Today's Reading
The story of Sherman's March has never been told quite like this. Instead, for much of the twentieth century the question has been whether Sherman's March represented an early instance of "total war"—or, said differently, whether Sherman's "hard-war" policies previewed the civilian horrors of twentieth-century warfare. Scholars now see the issue as mostly settled. As hard as Sherman wanted to make the war, he never targeted civilians outright, and his March was never as horrific as, say, the bombing of Dresden or the Rape of Nanjing. Yet for decades the question loomed so large that it continues to frame the history of the campaign. To write about Sherman's March has been to write about warfare; it's been to focus on the soldiers, on Sherman, or on how he endeavored to "make war so terrible" that generations would pass before the South ever considered rebelling again. As a result, we've typically imagined the March as a military campaign and with a few exceptions have traditionally treated it as military history.
One of the principal claims of this book, however, is that to understand Sherman's March is to reimagine its history by seeing it for what it truly was: a veritable freedom movement. That was clearly how the enslaved people saw it. From the moment Sherman moved his army out of Atlanta, enslaved people across Georgia appraised the situation, knowing that wherever the army went, freedom went also. That calculation led tens of thousands of enslaved people to travel down roads and footpaths and creek beds, sometimes enduring incredible hardships, in an attempt to reach army lines. Yet it wasn't just the movement of enslaved people that made the March such a freedom movement; it was the movement of the army as well. The way the army marched—its speed, its breadth, and the intensity with which it broke the back of the planter class—cut out a space deep in the heart of Georgia wide enough for enslaved people to begin imagining freedom as something real, as something coming within reach, and as something that existed in the path of the March. That mix of movement, momentum, and meaning defined the entire campaign.
Another implication of this focus on the army has to do with how we view the March's aftermath. We often think of Sherman's March through Georgia as simply the Savannah Campaign—meaning the roughly 250-mile march from Atlanta to Savannah in November and December 1864. We also sometimes follow the march to Savannah but then quickly shift the story's focus to Sherman's next move: the army's push through the Carolinas and on to Durham, North Carolina, where Confederate general Joseph E. Johnston surrendered his army in April 1865. But the problem with this narrative is that it obscures what happened in January and February in Savannah and therefore misses the fact that Sherman's March initiated a sprawling refugee crisis along the coast of Georgia and South Carolina. The crisis began as an attempt to resettle the freed refugees at a federal outpost on the South Carolina Sea Islands and ended in tragedy: men and women died from sickness and exposure; freed people landed in places ill equipped to support them; and thousands of people found themselves experiencing freedom in what were effectively foreign lands, in places far from home and in unfamiliar environments.
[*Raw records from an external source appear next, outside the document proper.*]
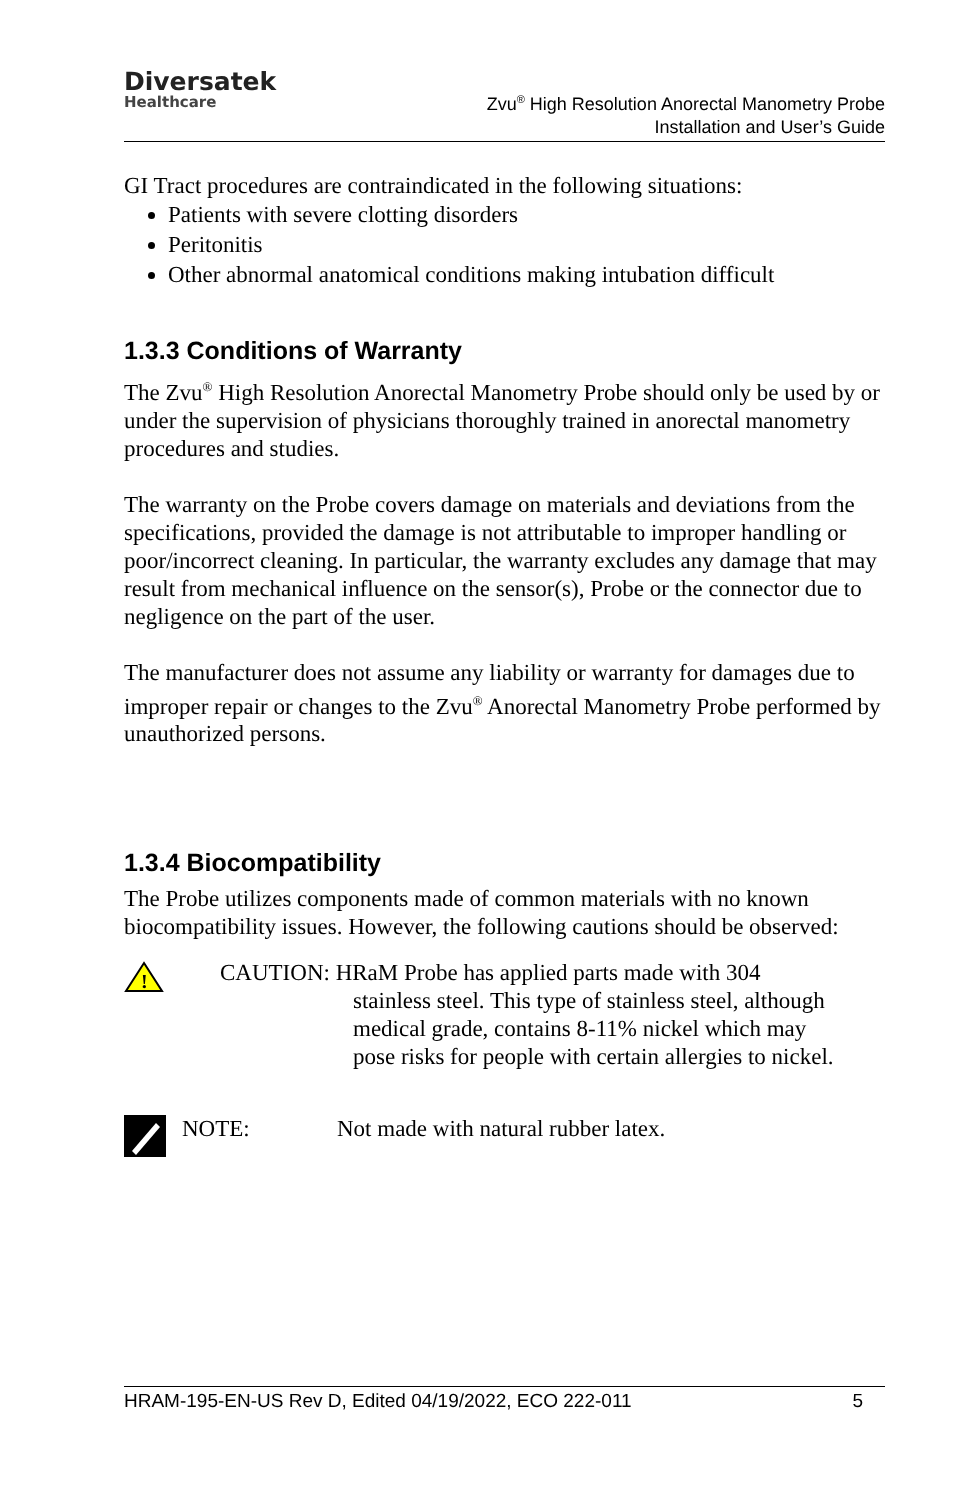Diversatek
Healthcare
Zvu<sup>®</sup> High Resolution Anorectal Manometry Probe
Installation and User’s Guide
GI Tract procedures are contraindicated in the following situations:
Patients with severe clotting disorders
Peritonitis
Other abnormal anatomical conditions making intubation difficult
1.3.3 Conditions of Warranty
The Zvu<sup>®</sup> High Resolution Anorectal Manometry Probe should only be used by or under the supervision of physicians thoroughly trained in anorectal manometry procedures and studies.
The warranty on the Probe covers damage on materials and deviations from the specifications, provided the damage is not attributable to improper handling or poor/incorrect cleaning. In particular, the warranty excludes any damage that may result from mechanical influence on the sensor(s), Probe or the connector due to negligence on the part of the user.
The manufacturer does not assume any liability or warranty for damages due to improper repair or changes to the Zvu<sup>®</sup> Anorectal Manometry Probe performed by unauthorized persons.
1.3.4 Biocompatibility
The Probe utilizes components made of common materials with no known biocompatibility issues. However, the following cautions should be observed:
!
CAUTION: HRaM Probe has applied parts made with 304
stainless steel. This type of stainless steel, although
medical grade, contains 8-11% nickel which may
pose risks for people with certain allergies to nickel.
NOTE: Not made with natural rubber latex.
HRAM-195-EN-US Rev D, Edited 04/19/2022, ECO 222-011 5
This book tells a new story by bringing this history of the March's aftermath to the fore. In doing so, however, it actually revisits a venture that historians have been writing about for decades, a project known as the Port Royal Experiment. Based on a set of barrier islands surrounding a wide deepwater sound just north of Savannah, the Port Royal Experiment was an early model—or "rehearsal," as one historian described it—of Reconstruction. Its goal was to begin the transition from slavery to freedom by instituting a free labor regime on the region's abandoned plantations. Its presence on the islands—indeed, its foothold—was why Sherman decided to send the refugees there to begin with. But if we accept the project's dubious label as an experiment, it's clear that Sherman's arrival in Savannah represented the uncontrolled variable that no one had seen coming. The presence of so many refugees transformed that self-contained outpost in an isolated corner of the war into the site of a full-fledged crisis. Historians have known and written about Port Royal, but the story of the Georgia refugees has largely gone untold.
These arguments point to Somewhere Toward Freedom's main argument: that Sherman's March was a turning point in the history of American freedom. I mean this, on the one hand, in a very real and grassroots sense: it was the largest emancipation event in our history and one of the largest in the rise and fall of Atlantic slavery. The army's movements from Atlanta to Savannah channeled enormous force, enough to destroy Georgia's slave system, pummel the planter class, and bring freedom to some untold thousands of enslaved people. The collective movement of so many enslaved people—first to the army and then behind the army—did the same. It dismantled slavery from within, undermined the Confederate project, and kept the idea of freedom at the center of the campaign. In fact, one way to understand the March is that it did in effect what the Emancipation Proclamation could do only on paper.